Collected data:
== == ==

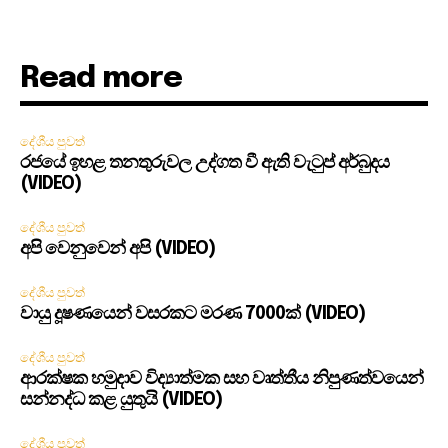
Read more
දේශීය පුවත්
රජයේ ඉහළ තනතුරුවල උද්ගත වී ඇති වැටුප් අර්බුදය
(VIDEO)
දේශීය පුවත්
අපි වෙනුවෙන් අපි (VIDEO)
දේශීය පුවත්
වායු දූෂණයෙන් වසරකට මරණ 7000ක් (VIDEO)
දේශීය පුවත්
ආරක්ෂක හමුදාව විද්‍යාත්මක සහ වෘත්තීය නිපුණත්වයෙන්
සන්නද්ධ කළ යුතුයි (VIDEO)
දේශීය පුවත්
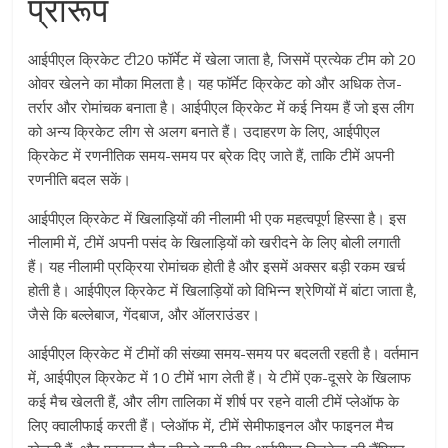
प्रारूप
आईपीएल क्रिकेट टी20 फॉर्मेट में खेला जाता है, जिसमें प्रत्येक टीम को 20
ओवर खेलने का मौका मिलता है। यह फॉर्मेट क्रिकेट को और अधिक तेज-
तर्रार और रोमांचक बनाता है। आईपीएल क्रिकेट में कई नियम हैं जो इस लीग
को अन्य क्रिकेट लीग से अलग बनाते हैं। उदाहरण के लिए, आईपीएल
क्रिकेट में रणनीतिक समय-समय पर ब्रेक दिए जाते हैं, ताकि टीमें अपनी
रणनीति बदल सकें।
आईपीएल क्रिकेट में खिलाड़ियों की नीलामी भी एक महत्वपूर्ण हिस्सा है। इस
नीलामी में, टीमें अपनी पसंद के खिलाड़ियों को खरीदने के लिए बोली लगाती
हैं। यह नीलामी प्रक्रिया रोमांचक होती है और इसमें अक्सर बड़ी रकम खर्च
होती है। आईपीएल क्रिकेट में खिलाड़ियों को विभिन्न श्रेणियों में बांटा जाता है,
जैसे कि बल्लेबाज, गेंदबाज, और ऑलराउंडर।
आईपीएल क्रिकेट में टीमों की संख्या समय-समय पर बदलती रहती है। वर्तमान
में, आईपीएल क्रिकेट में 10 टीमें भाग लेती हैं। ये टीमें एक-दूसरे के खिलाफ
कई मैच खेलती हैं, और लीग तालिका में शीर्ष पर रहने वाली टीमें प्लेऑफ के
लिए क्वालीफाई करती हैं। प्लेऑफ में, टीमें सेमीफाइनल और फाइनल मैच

== == ==

Task details: Pictures stay out. Print the lines of the records above exactly, from the first through the one with "तर्रार और रोमांचक".

Exercise output:
Read more
දේශීය පුවත්
රජයේ ඉහළ තනතුරුවල උද්ගත වී ඇති වැටුප් අර්බුදය
(VIDEO)
දේශීය පුවත්
අපි වෙනුවෙන් අපි (VIDEO)
දේශීය පුවත්
වායු දූෂණයෙන් වසරකට මරණ 7000ක් (VIDEO)
දේශීය පුවත්
ආරක්ෂක හමුදාව විද්‍යාත්මක සහ වෘත්තීය නිපුණත්වයෙන්
සන්නද්ධ කළ යුතුයි (VIDEO)
දේශීය පුවත්
प्रारूप
आईपीएल क्रिकेट टी20 फॉर्मेट में खेला जाता है, जिसमें प्रत्येक टीम को 20
ओवर खेलने का मौका मिलता है। यह फॉर्मेट क्रिकेट को और अधिक तेज-
तर्रार और रोमांचक बनाता है। आईपीएल क्रिकेट में कई नियम हैं जो इस लीग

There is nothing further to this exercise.